How to Move on After a Break Up, While Still Talking to Your Ex
When a relationship comes to an end, everyone has their own idea of the “right” way to move on. Many people advocate for going completely cold turkey, no contact, cut him out of your life for good. Other people, myself included, may struggle to imagine moving forward with their day-to-day life, going from texting and talking to someone every day for months or even years, to not at all. For those of us who have chosen to stay in communication with our exes after a break up, how can you still move forward with your life and not hold yourself back?
Ask Yourself Why
If you feel the desire to still text your ex or even talk on the phone with them, after you have both decided to end things, it’s important to take some time to reflect on “why” you want to stay in communication. Is it a fear of social isolation? Does the possibility of not talking to them throughout the day mean you won’t have anyone else to talk to? Especially this last year, people are staying home and are more isolated than ever before. So it’s understandable that you may not have a lot of people you can connect with, the way you did with your ex. You may have also been in a seriously codependent relationship, where you both relied on each other (maybe to an unhealthy degree) and pushed away other outlets for support, like friends and family.
Consider reaching out to those who care about you. Friends that may be long-distance or you may have just put on the backburner during your relationship — ask them how they’re doing, and let them know what you’ve been going through. Most people are happy to lend an ear during a trying time, like a break up, and offer emotional support. Now is an important time to reach out to alternative support systems that aren’t your ex-partner.

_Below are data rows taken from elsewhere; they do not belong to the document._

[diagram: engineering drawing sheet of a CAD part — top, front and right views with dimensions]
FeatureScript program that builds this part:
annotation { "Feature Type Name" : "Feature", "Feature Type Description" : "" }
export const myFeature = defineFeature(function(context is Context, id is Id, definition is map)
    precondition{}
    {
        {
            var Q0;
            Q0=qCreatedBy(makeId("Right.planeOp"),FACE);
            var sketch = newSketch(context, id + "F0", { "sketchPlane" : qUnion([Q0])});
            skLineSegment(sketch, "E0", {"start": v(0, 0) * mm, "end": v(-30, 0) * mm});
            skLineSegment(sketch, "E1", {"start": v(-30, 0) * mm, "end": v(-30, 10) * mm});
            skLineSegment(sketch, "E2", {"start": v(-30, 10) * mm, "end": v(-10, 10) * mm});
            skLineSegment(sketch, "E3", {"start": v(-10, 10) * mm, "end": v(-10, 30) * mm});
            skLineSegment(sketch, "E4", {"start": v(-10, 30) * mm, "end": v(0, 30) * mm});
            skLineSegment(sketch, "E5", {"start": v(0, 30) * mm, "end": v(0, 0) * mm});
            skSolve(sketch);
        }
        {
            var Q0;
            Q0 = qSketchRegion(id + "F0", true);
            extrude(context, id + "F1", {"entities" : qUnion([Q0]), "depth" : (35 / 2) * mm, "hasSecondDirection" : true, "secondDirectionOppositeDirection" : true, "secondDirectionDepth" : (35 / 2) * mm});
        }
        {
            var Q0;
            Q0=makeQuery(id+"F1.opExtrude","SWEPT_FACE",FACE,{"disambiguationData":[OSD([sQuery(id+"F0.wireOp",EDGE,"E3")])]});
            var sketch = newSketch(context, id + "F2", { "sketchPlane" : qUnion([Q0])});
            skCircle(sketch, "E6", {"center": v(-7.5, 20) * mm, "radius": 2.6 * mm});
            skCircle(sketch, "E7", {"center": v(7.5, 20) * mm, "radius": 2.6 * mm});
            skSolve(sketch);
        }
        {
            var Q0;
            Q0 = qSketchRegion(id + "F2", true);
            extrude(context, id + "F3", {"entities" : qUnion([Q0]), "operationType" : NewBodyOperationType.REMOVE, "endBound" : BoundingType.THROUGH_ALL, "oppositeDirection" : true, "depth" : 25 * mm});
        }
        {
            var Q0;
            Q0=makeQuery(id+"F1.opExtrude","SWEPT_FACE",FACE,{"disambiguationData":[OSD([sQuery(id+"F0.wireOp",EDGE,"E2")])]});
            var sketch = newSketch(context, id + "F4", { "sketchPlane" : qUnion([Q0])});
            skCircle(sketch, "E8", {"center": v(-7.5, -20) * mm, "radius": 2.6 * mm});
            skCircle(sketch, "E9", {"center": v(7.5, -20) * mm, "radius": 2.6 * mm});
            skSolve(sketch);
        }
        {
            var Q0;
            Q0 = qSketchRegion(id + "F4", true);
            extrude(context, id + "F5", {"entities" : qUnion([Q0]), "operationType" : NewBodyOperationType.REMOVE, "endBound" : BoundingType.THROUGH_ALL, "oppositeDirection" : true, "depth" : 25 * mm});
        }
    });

If you choose to communicate with your ex after a break-up, make it a priority to talk to them about limits and expectations with communication. This can sound like, “I would like to talk to you on the phone to catch up once a week. Maybe Sunday afternoons would be a good time for that?” Or something along the lines of, “I still enjoy texting you throughout the day, but am not comfortable to texting while at work. However, I’ll text you when I’m on my lunch.”
It’s up to you to set limits to how much you feel is comfortable and healthy for you to be in contact with this person. And those boundaries can (and should!) change as time goes on. Maybe the first month after the break up, you and your recent ex-partner might still feel the need to communicate a lot. You might still want to text that person about your day or your latest work drama or family issues, or just ask them what they had for lunch. They might still see memes on Instagram that remind them of you, and want to share them. That can totally be okay as long as you both know what the boundaries are.
Know What is Off-Limits
As much as it is important to know what kind of communication you want from your ex, it’s equally as important to establish what kind of interactions are not okay.
A slippery slope can be talking about the relationship when you’re texting or on the phone. In my personal experience, there were times when texting my ex that a normal texting conversation took a turn and touched on a sore-spot in our romantic relationship. This kind of topic often spiraled out of control for us, and led to more than a few fights that were right out of our dating playbook — even though we weren’t actually dating anymore. A good way to avoid this is setting up a boundary like “I won’t discuss our relationship over text. If this is something you think we need to talk about, we can speak on the phone or in person.”
The reality is, it’s hard to effectively communicate serious issues or feelings through texting. There’s tone and body language and all kinds of other factors that cannot be accurately judged through just texting. Rarely any good comes from texting your ex how much they hurt you on that Wednesday three months ago, and how they haven’t changed at all. If it’s important, you need to at least hear their voice. And even then, in person is really the best way to handle any conversations related to your relationship.
Be Aware of Ulterior Motives
This goes for yourself too! It ties back to the “why” from earlier. If you are talking to your ex because you want to convince them to get back together, or you’re in denial that the relationship ended at all, that’s something you need to be honest about with yourself. I get it, I’ve been there. Staying in contact with my ex after we broke up didn’t feel so different from dating him at times. We still texted during the day, didn’t talk as often on the phone and didn’t see each other nearly as often, but it was something to still give me hope. There were times our conversations felt just as easy and natural as when we were dating. It was easy to slip back into that mindset.
I had to take a hard, honest look at myself and what I was trying to gain from staying in communication with the person I had been with for two years, and still loved. It took having a couple of honest, in person conversations with him to sort out what our goals for the future were, and why we both still wanted to talk in the first place.
Being in contact with your ex isn’t necessarily an end goal, but more of a transitional phase in the course of your relationship. It’s a means for you to achieve the goal of finding out what you really need right now. Do you just need someone to talk to about your day? Do you need the comfort of knowing your ex is still around, like an emotional security blanket? Or if you’re like me, the more you talk to your ex after your relationship ends, the more you might realize how much the two of you still need time apart. No one can tell you the right way to proceed after a break-up, it’s all about finding what works for you. If you choose to continue talking to your ex-partner after you call it quits, more power to you, there can be a lot of healing that can come from staying in contact. Just be sure you’re watching out for yourself and not leading yourself to more pain or disappointment in the long run.